Figure 3. Development of a random forest machine learning model to classify nuclear labeling patterns.
(A) A 3D scatter plot shows the principle component analysis of each nuclear pattern class identified in the HPA traning set of images.. (▽ = 3 cellular regions used; ○ = 7 cellular regions used) (B) Distance matrix showing the distance between each class after principle component analysis using either 3 (basic) or 7 (expanded) regions. (C) A scatter plot of the relative standard deviations (RSD) observed with collected features in the HPA and hybridoma image sets. Red indicates features excluded and not used for model generation. Inset represents expanded view of data contained in the indicated box. (D) Confusion matrix (top) and pair-wise ROC matrix of generated random forest model. (E) Odd ratios of patterns observed when random forest model is used to classify patterns observed in HPA nuclear proteome image data set. Error bars represent standard error with “**” indicating a p-value < 0.01 and “*” indicating a p-value < 0.05.
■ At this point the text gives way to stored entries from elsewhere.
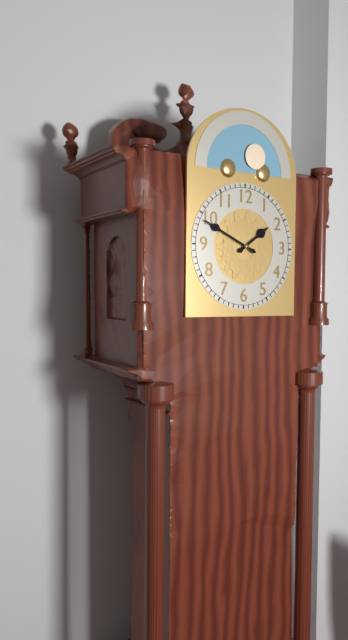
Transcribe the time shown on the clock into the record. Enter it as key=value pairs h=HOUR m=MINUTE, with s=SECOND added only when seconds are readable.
h=1 m=49
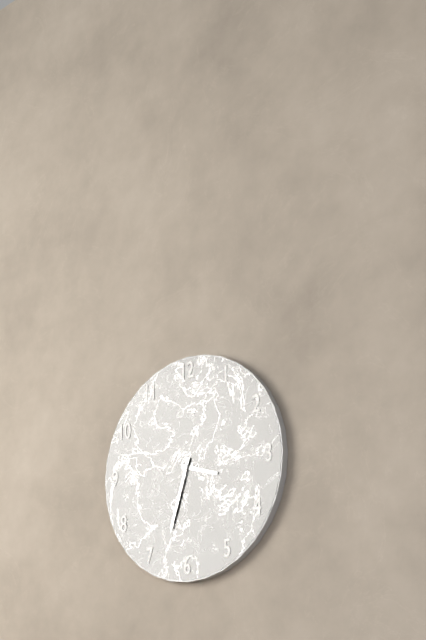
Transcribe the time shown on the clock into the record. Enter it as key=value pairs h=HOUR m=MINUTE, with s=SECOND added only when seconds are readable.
h=3 m=33
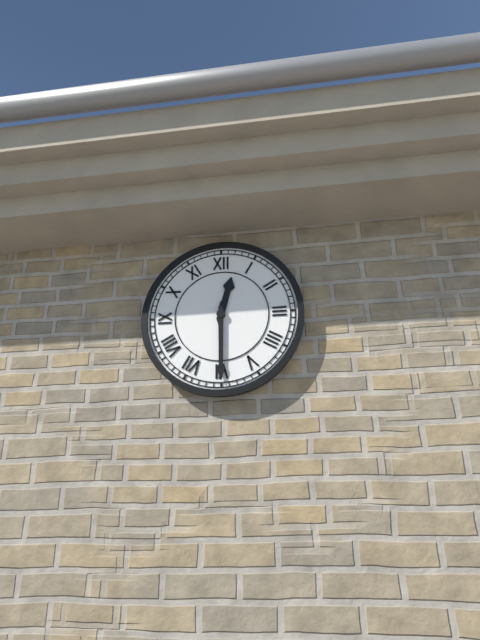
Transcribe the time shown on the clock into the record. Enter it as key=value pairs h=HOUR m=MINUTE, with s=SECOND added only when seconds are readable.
h=12 m=30
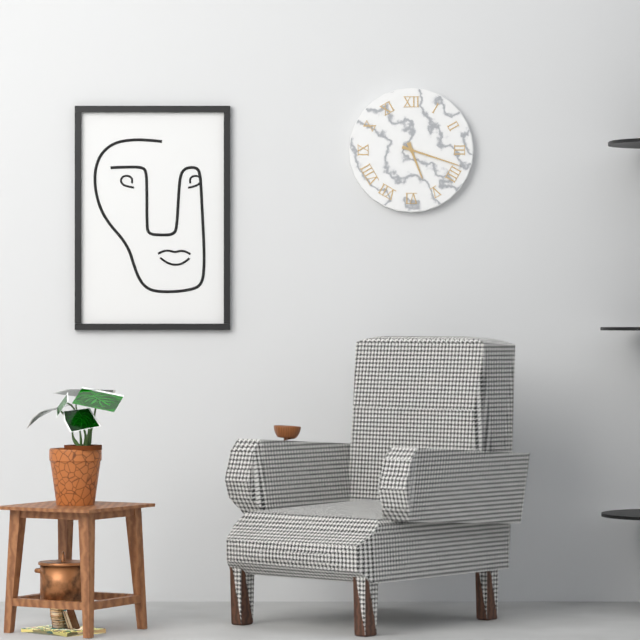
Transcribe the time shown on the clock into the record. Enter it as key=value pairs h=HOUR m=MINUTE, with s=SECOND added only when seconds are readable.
h=5 m=18
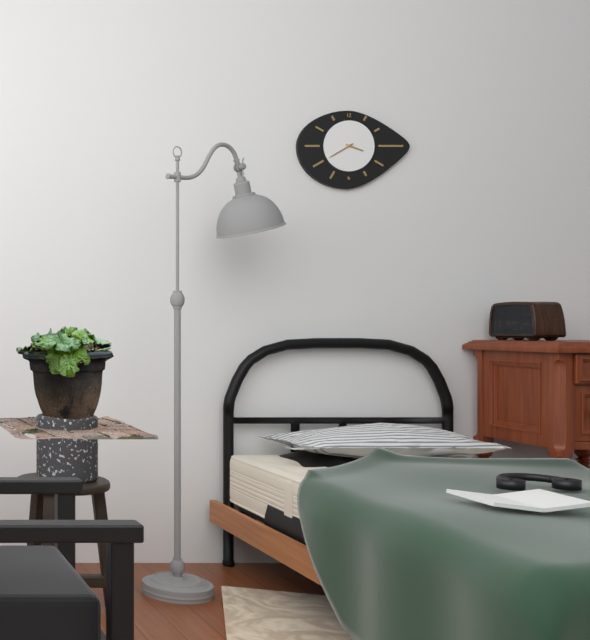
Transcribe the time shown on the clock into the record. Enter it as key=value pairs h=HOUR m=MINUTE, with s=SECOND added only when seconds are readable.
h=3 m=40
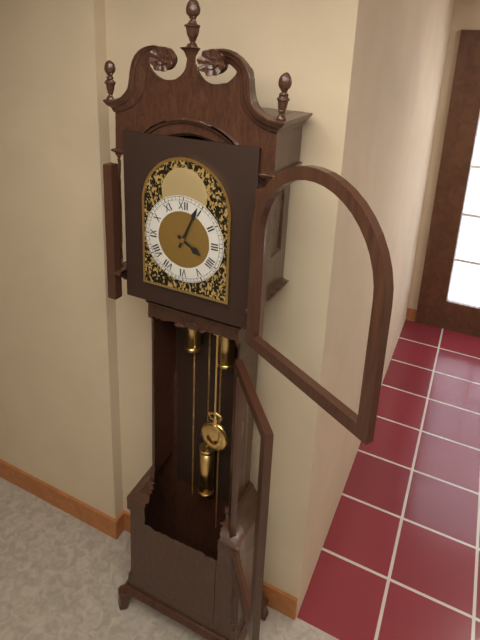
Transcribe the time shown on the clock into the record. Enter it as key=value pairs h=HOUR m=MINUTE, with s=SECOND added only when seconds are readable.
h=4 m=4
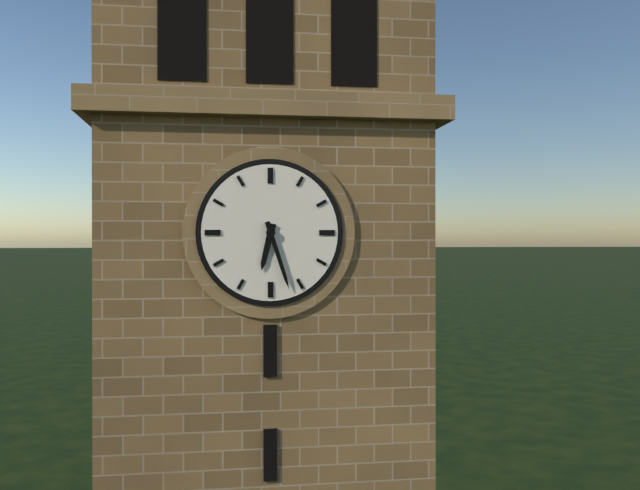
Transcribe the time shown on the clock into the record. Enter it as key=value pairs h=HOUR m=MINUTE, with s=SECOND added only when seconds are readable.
h=6 m=27
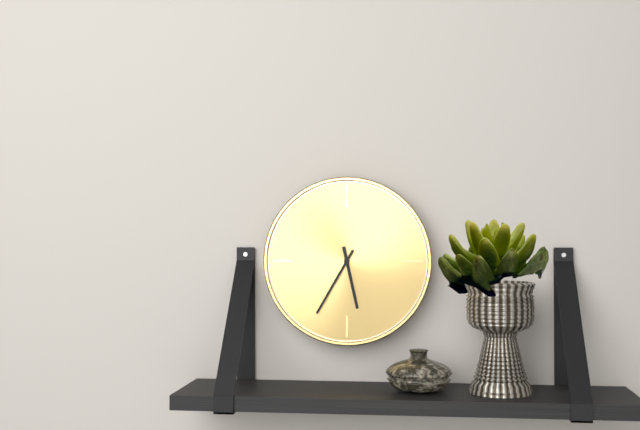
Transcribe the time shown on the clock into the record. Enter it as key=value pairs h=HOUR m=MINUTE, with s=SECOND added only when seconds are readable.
h=5 m=35
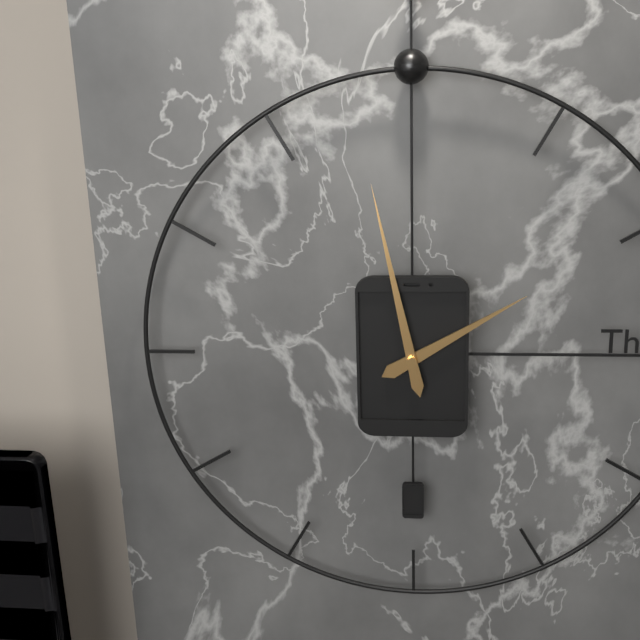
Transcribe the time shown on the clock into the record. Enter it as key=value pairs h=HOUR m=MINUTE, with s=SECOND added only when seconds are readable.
h=1 m=58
We next determined the relative standard deviation (RSD) for the panel of 60 features in cells from both the HPA (N = 68,732) and hybridoma screening (N = 97,698) image sets (Figure 3C). This was done to exclude metrics with a high degree of variation in only one of the two data sets, thereby skewing the classification model inappropriately. This was important due to the different types of instruments used to collect the HPA reference images and the hybridoma screening images. Of the 60 features, only 3 were found to have a RSD difference greater than 250 and thereby excluded from the feature list prior to model generation. The excluded metrics were:
INTENSITY_Pattern_mask_ch01_norm_HuMoment_5,
INTENSITY_Pattern_mask_ch01_norm_HuMoment_6, and
INTENSITY_dimDNA_mask_ch01_norm_Kurtosis
The first two metrics are based on the Hu set of pixel intensity moments that are invariant under translation and changes in object scale and rotation. The third metric is a measure of pixel intensity distribution. It is likely that these metrics remain sensitive to the differences in object resolution and contrast differences between HPA images and screening images despite attempts to scale HPA resolutions to match that seen in the screening image set.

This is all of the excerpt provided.